Some doubt that cameras are effective in curbing police violence, as the lead officer in this case proved — he knew he was being filmed by a bystander, but he kneeled on Floyd’s neck anyway for almost nine minutes. Yet the reaction to Floyd’s death shows that cameras can make police conduct more transparent and potentially accountable — depending on how they’re used.
Research into body cameras points to the need for more than policy alone. To tackle the issue effectively, Parliament should amend the Criminal Code to set out rules about how and when police should use cameras.
Without rules being codified in federal law, police across Canada will use cameras inconsistently and unpredictably — hindering their potential to make police more accountable and to curb the use of excessive force.
Cautionary tales from earlier studies
Studies support the potential benefits of using body cameras, but debate continues over how to use them effectively.
Forces across Canada have conducted several pilot programs over the past decade, but only Calgary police have formally adopted cameras. Other forces encountered two common issues.
It is costly to equip officers with cameras and to store and manage the copious volume of data those recordings would generate. But equally crucial is the uncertainty over when and where police should be obliged to turn on their cameras, and what happens if they don’t.
Should police capture every encounter with civilians while on duty? Or only when questioning or detaining suspects? If they fail to do so, or make a judgment call not to record or to stop recording, do they violate a citizen’s rights to a fair trial under Canada’s Charter of Rights and Freedoms?

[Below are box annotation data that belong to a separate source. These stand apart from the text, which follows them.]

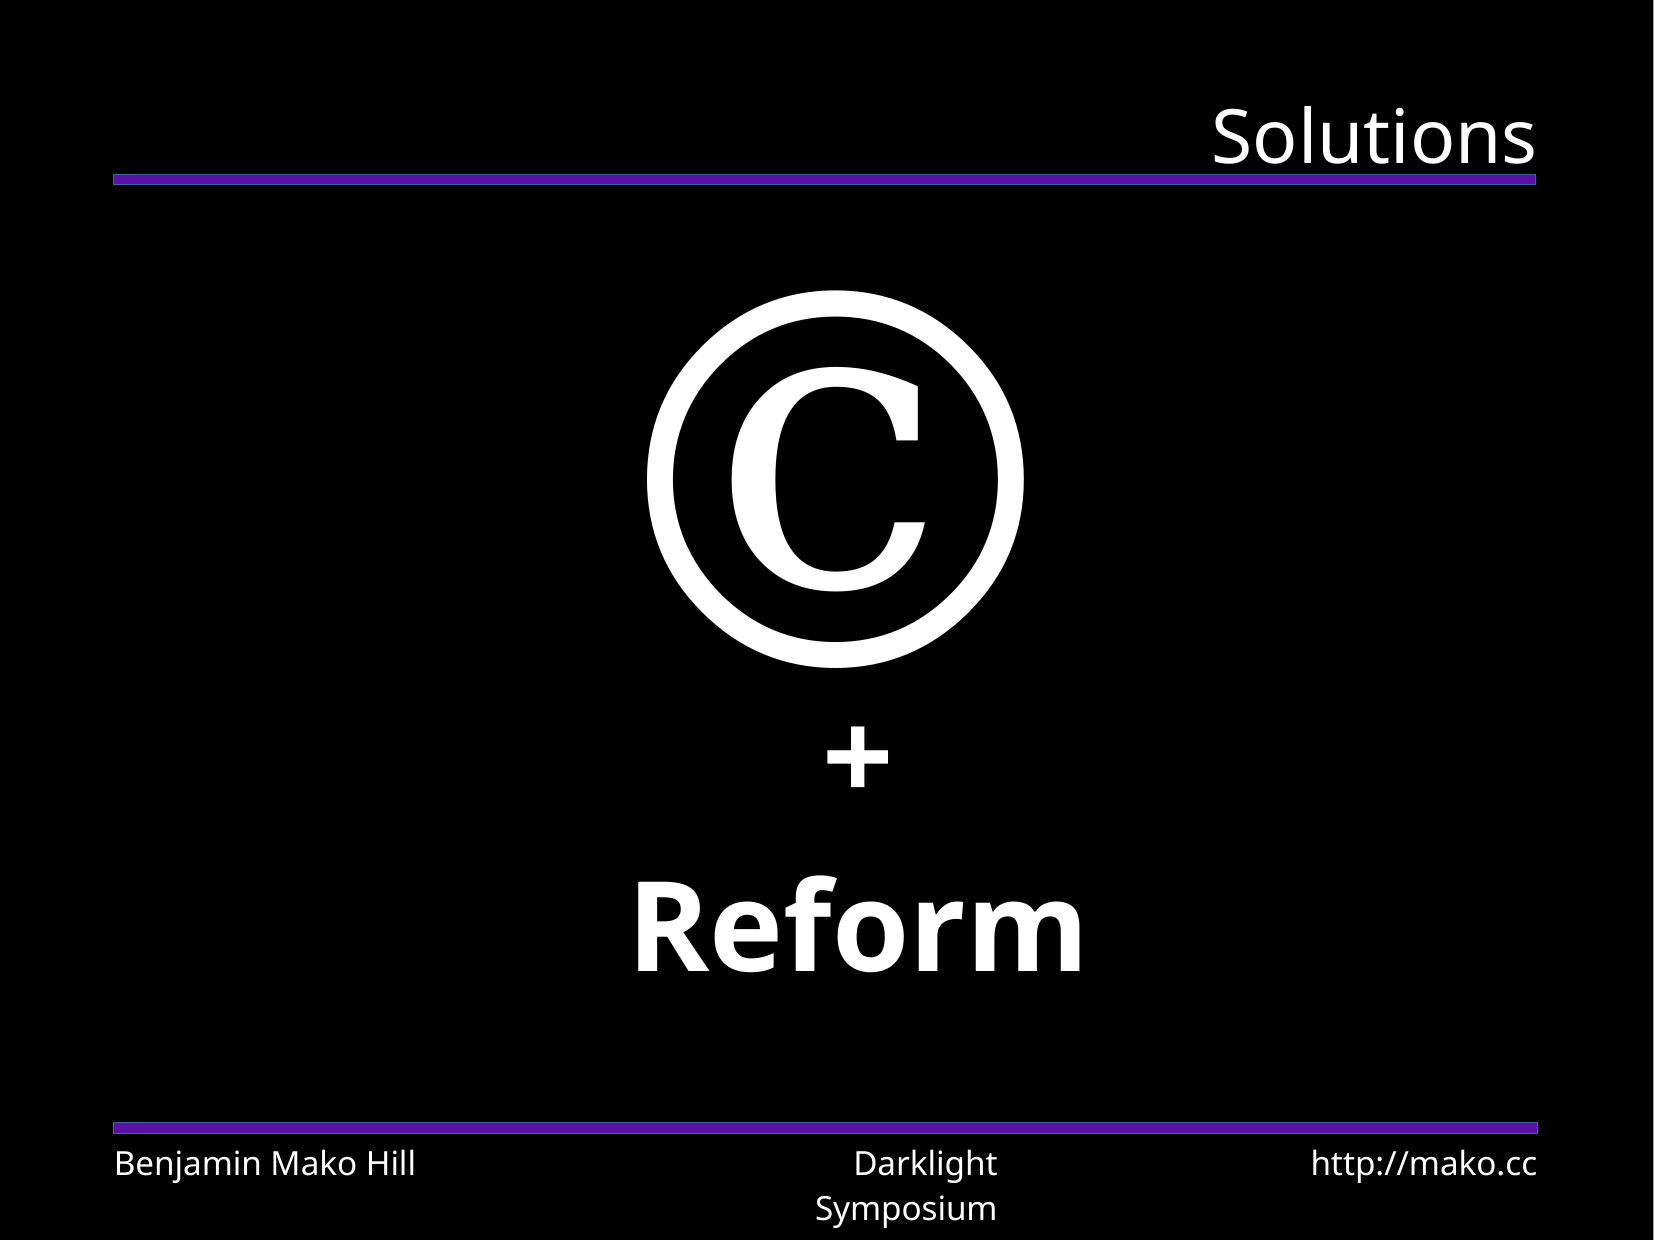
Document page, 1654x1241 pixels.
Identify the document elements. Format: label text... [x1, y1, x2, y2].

text_box + Reform [372, 667, 1344, 1047]
text_box © [575, 185, 1092, 667]
title Solutions [125, 70, 1538, 198]
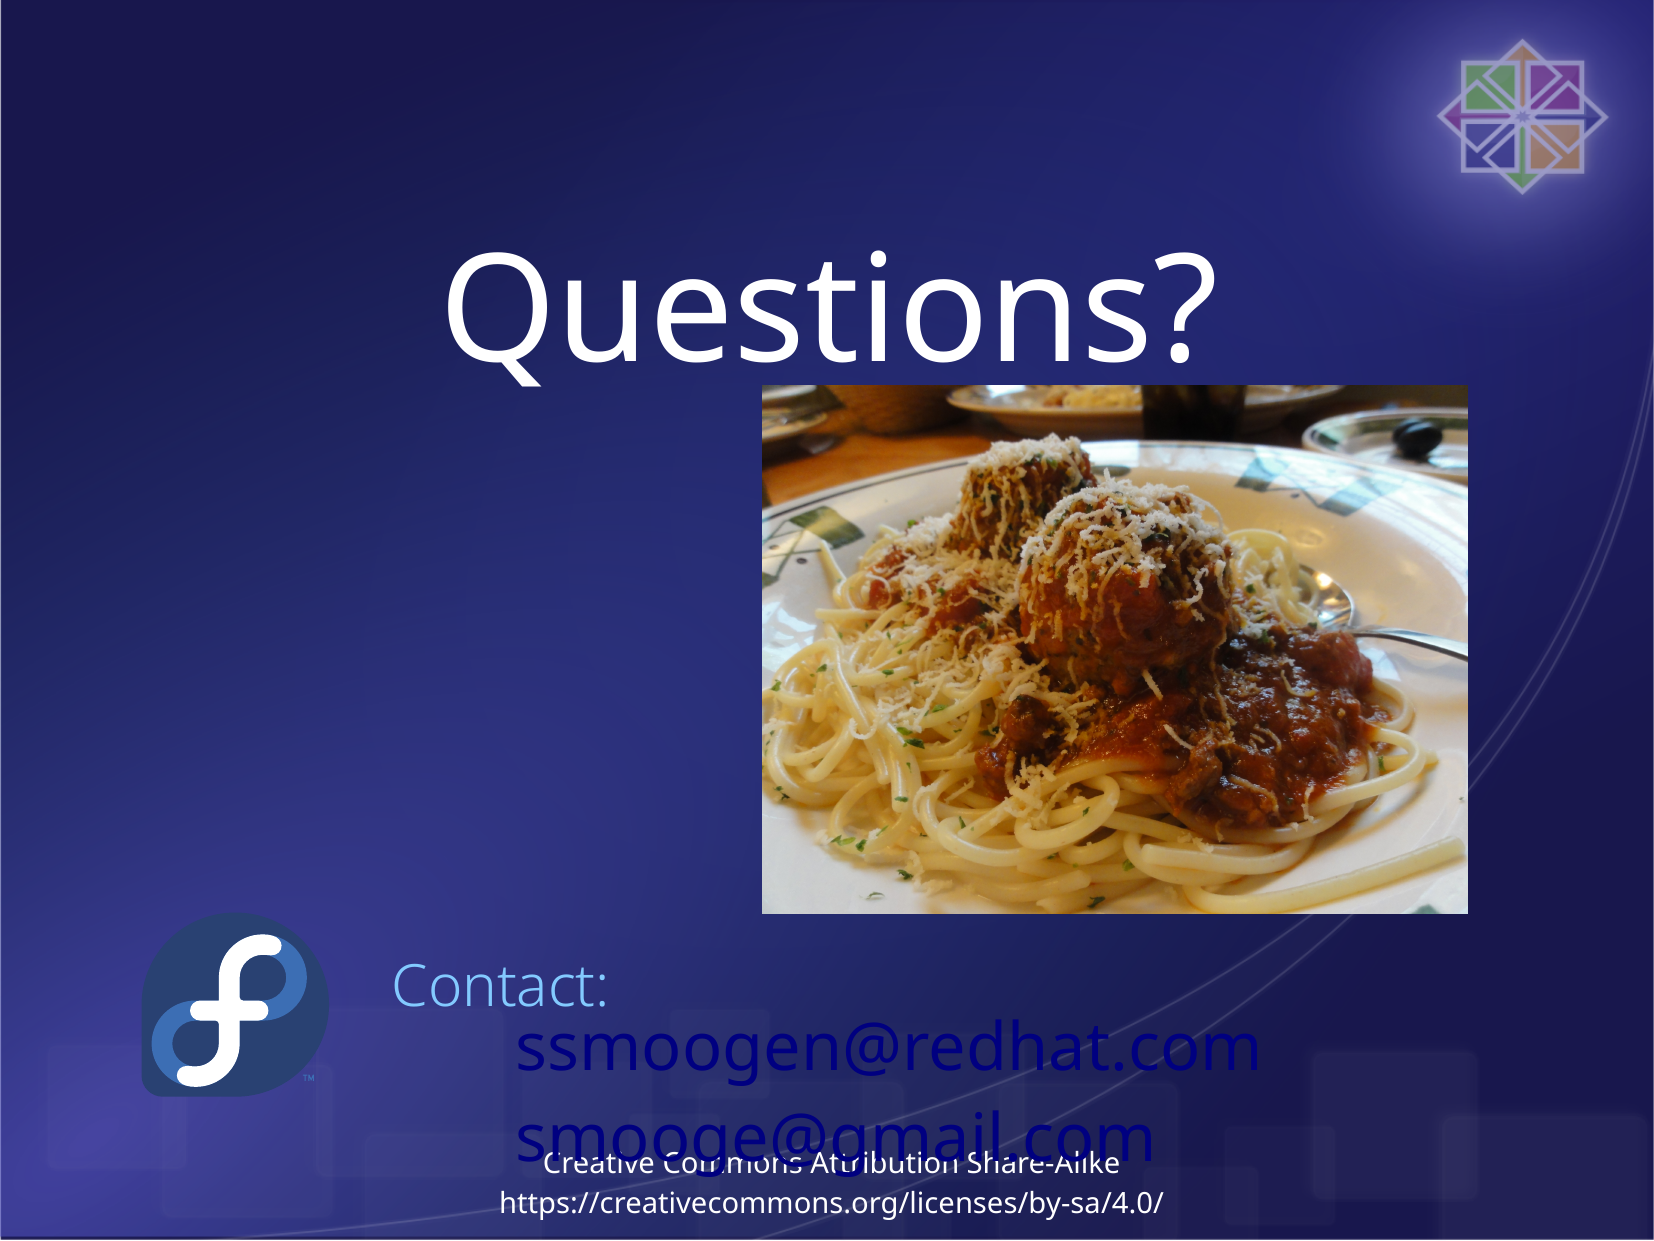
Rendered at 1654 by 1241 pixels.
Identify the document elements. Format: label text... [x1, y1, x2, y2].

text_box Contact: [377, 937, 676, 1017]
title Questions? [41, 201, 1617, 405]
text_box Creative Commons Attribution Share-Alike https://creativecommons.org/licenses/by-sa/4.0/ [496, 1135, 1167, 1222]
text_box ssmoogen@redhat.com smooge@gmail.com [500, 991, 1303, 1147]
picture [0, 0, 1654, 1241]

Trudeau’s proposal would help address the funding question, but leave considerable uncertainty around when to use body cams. To be effective, control over the use of body cameras must be taken out of the hands of individual officers, where it’s ripe for abuse. Police need to follow a uniform playbook, set out in law.
Less discretion, more consistency
Those laws can take one of two forms. States like Illinois require officers to record “at all times on duty.” This general approach would be onerous, resulting in too much data and effort to manage it.
South Carolina takes a better approach by mandating camera use in specific situations. Under their law, police must record when detaining suspects for impaired driving — from the moment a police car’s lights go on to the time a breath sample is taken.
Federal law in Canada should mandate police camera use in three cases — any time police conduct an arrest or a detention of more than a brief duration, when they carry out a residential search and when they pull a person over for impaired driving.
Privacy concerns will arise in sensitive, intrusive situations. In those cases, police should be required to seek consent and not record anything sexually invasive.
There should also be laws to address what happens to the video that police record and when they fail to record when mandated. A failure could form the basis for a challenge under the Charter of Rights and Freedoms, possibly resulting in a stay of prosecution.
Body-cams as a tool of justice
As recent events in the United States and Canada have made clear, body-cam use is no guarantee against police brutality.
There may even be a danger that greater exposure to police violence will desensitize us to it. But as George Floyd’s death demonstrates, capturing police conduct on video can still lead to greater accountability.
Trudeau should be lauded for supporting body-cam use in Canada. Making it law would make cameras a tool of justice. Leaving it up to police would make them another weapon for potential abuse.